═══ Material provided
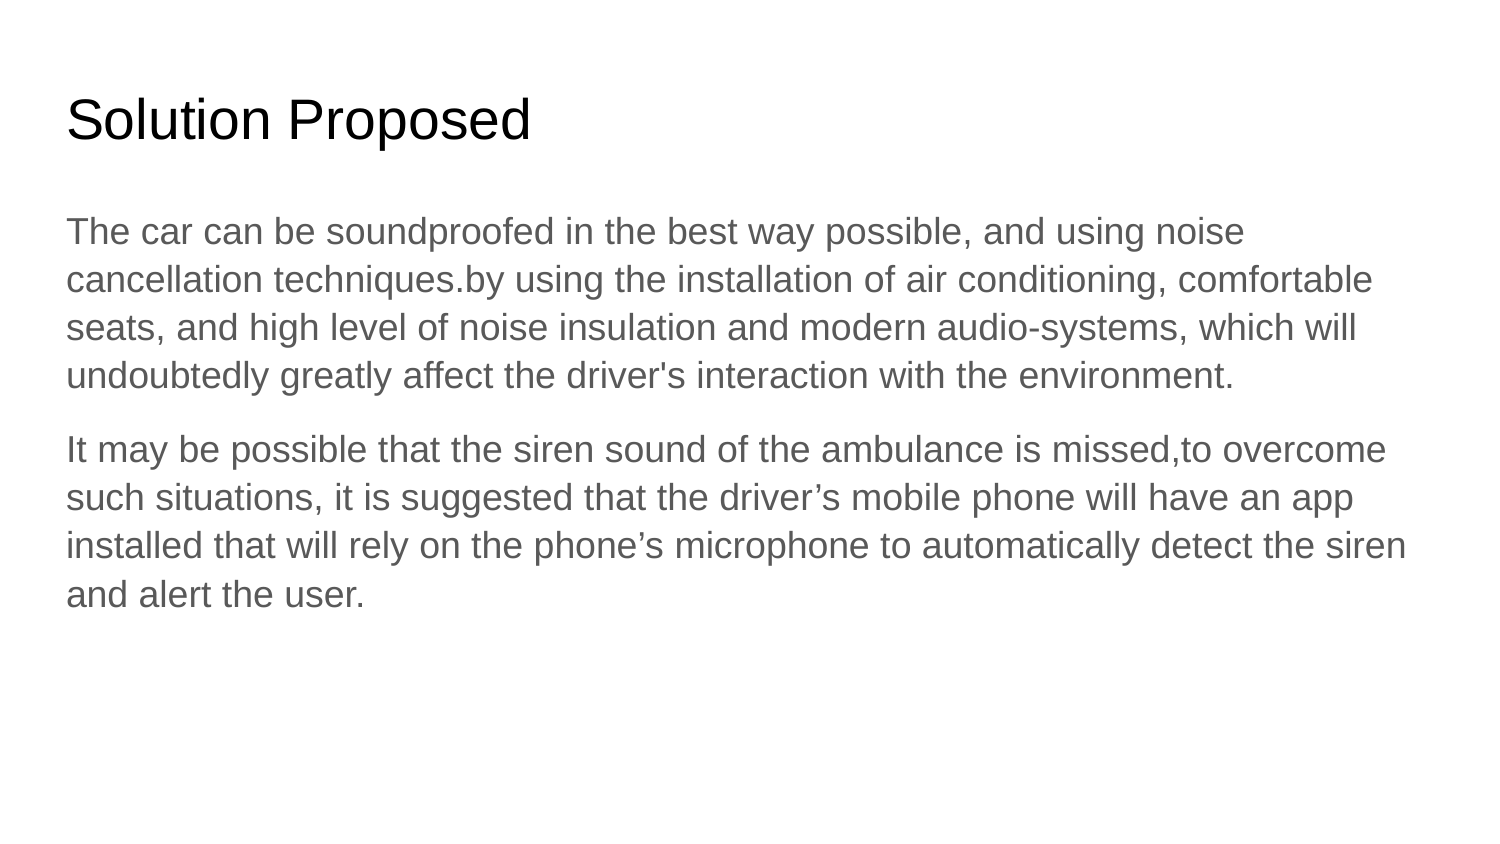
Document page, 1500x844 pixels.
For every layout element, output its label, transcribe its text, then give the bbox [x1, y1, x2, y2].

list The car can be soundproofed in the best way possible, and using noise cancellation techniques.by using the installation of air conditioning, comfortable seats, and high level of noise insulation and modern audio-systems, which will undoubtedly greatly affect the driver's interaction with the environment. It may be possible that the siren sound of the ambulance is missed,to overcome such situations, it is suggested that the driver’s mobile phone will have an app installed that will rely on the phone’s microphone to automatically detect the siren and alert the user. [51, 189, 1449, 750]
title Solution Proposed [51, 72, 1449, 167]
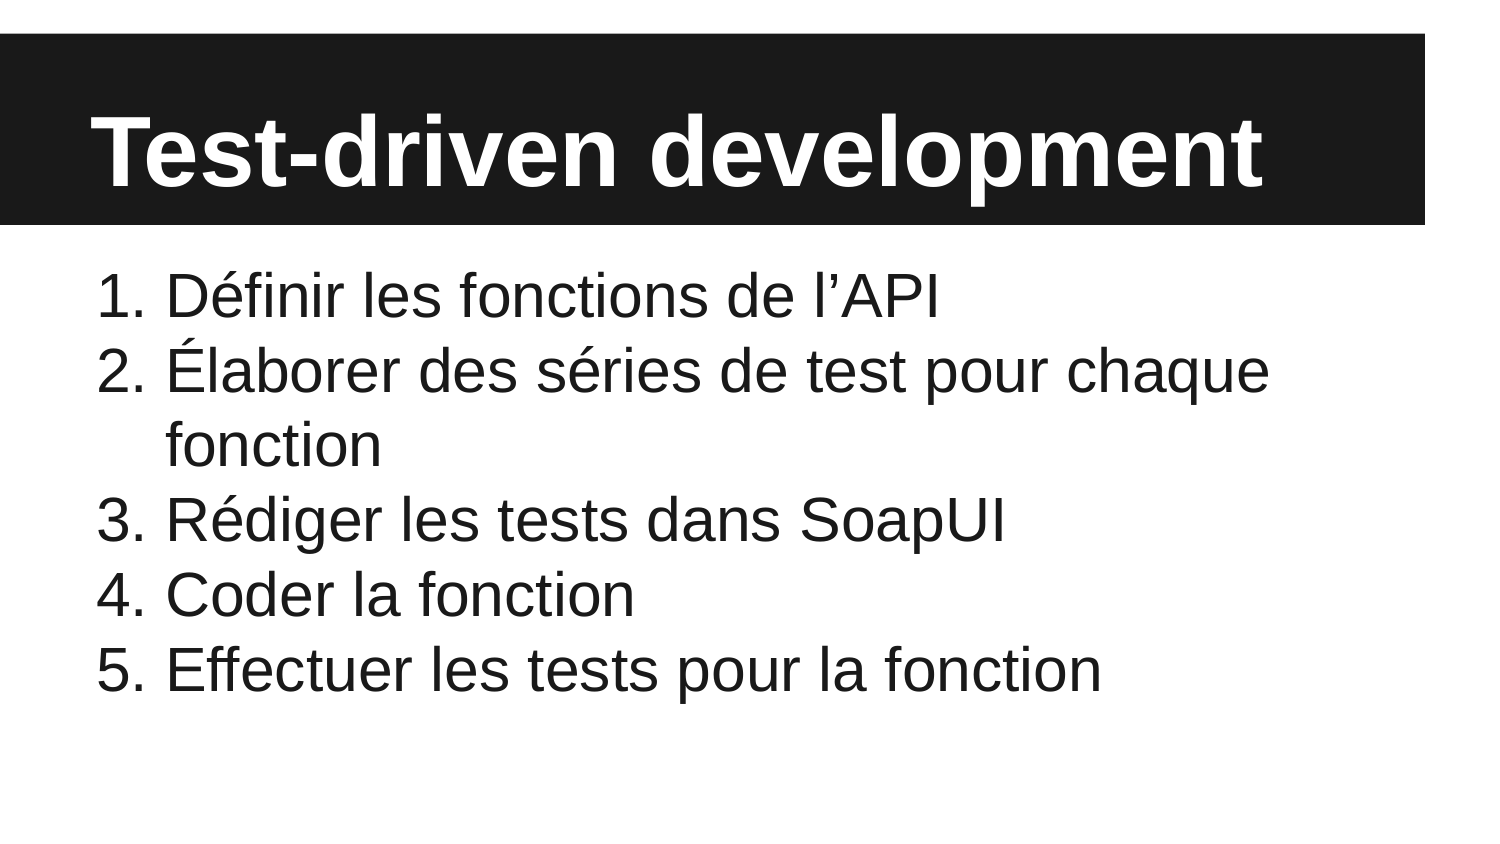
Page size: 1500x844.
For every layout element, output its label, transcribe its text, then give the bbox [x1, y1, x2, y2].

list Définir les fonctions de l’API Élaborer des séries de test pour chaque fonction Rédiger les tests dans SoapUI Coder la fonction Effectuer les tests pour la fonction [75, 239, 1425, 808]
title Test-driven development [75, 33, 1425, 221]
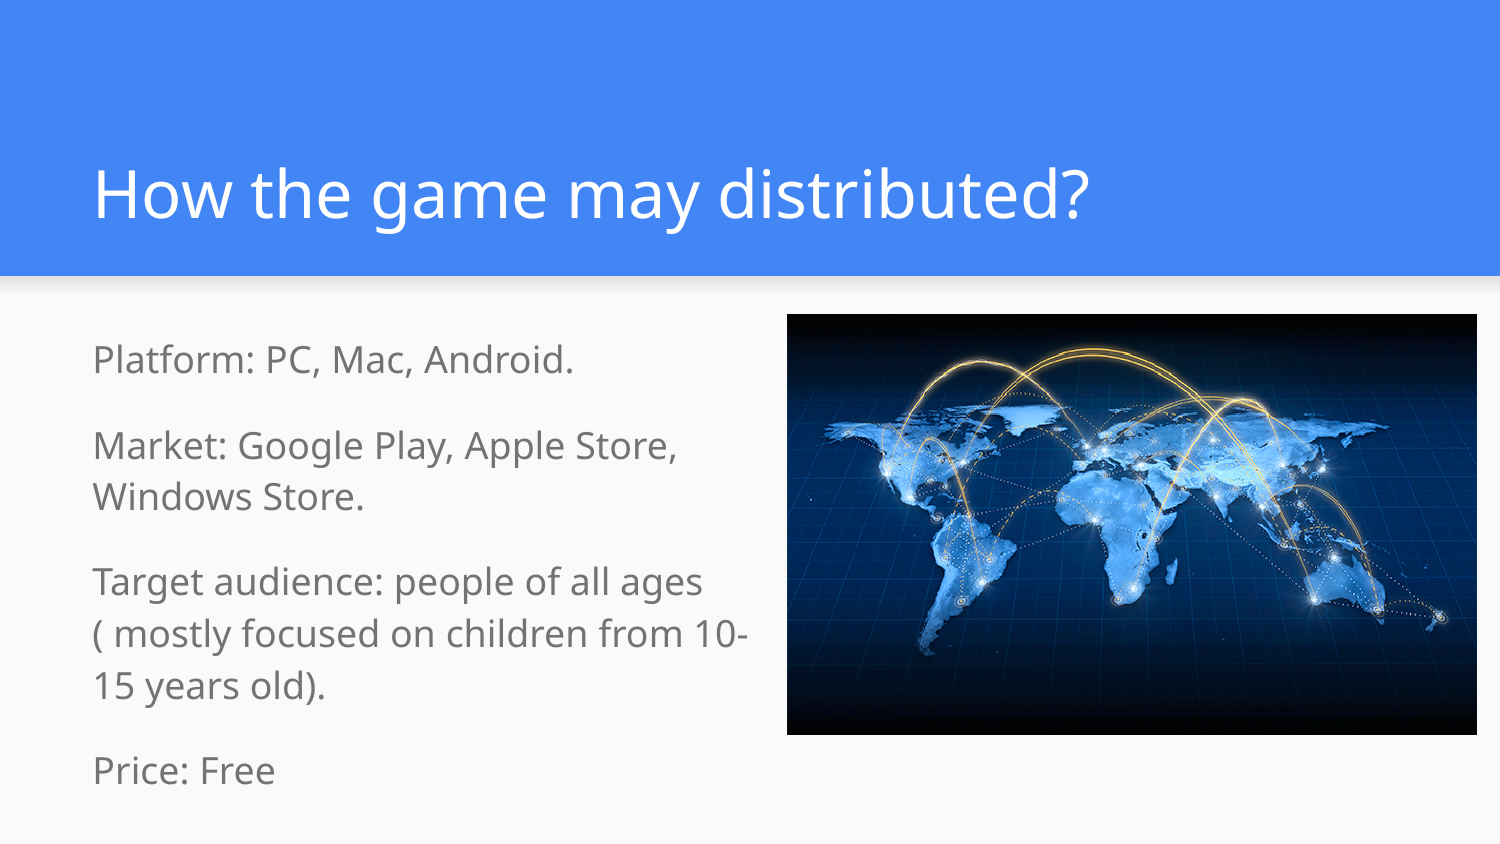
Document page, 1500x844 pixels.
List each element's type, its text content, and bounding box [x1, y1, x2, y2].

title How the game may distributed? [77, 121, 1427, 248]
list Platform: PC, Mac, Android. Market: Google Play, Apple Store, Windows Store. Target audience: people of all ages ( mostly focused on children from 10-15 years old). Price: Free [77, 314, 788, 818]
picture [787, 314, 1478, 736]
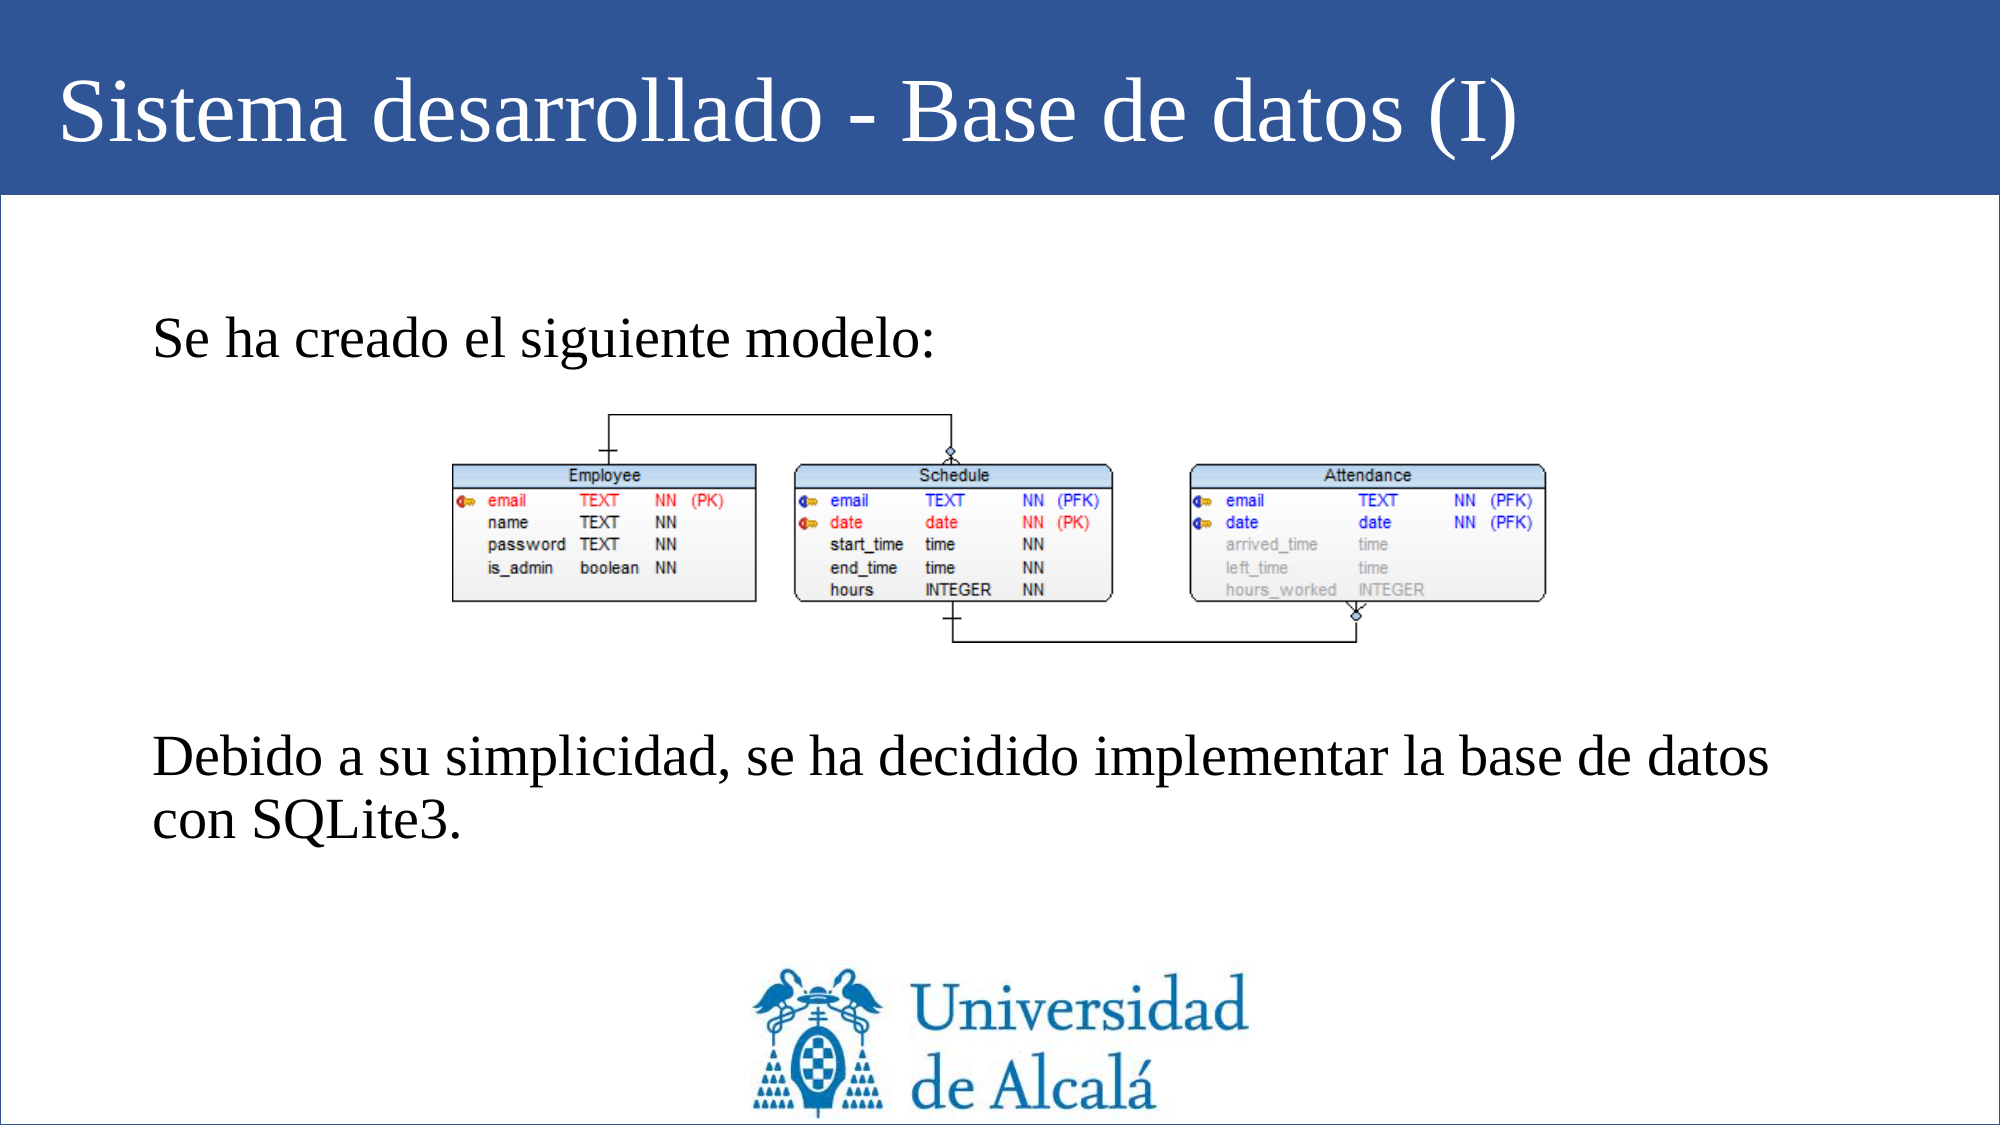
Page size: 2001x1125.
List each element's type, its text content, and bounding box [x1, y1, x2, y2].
══════
Exercise objective —
Return the records above exactly as written, but without any of the pictures.

Result of this task —
Document page, 1500x844 pixels.
For every layout element, output its label, transcribe its text, then give the bbox [x1, y1, x2, y2].

list The car can be soundproofed in the best way possible, and using noise cancellation techniques.by using the installation of air conditioning, comfortable seats, and high level of noise insulation and modern audio-systems, which will undoubtedly greatly affect the driver's interaction with the environment. It may be possible that the siren sound of the ambulance is missed,to overcome such situations, it is suggested that the driver’s mobile phone will have an app installed that will rely on the phone’s microphone to automatically detect the siren and alert the user. [51, 189, 1449, 750]
title Solution Proposed [51, 72, 1449, 167]
Page size: 1500x844.
For every layout element, output its label, transcribe its text, then give the bbox [x1, y1, x2, y2].

list Définir les fonctions de l’API Élaborer des séries de test pour chaque fonction Rédiger les tests dans SoapUI Coder la fonction Effectuer les tests pour la fonction [75, 239, 1425, 808]
title Test-driven development [75, 33, 1425, 221]
Document page, 1500x844 pixels.
List each element's type, its text content, and bounding box [x1, y1, x2, y2].

title How the game may distributed? [77, 121, 1427, 248]
list Platform: PC, Mac, Android. Market: Google Play, Apple Store, Windows Store. Target audience: people of all ages ( mostly focused on children from 10-15 years old). Price: Free [77, 314, 788, 818]
picture [787, 314, 1478, 736]
Page size: 2001x1125.
List each element's type, its text content, and bounding box [x1, y1, x2, y2].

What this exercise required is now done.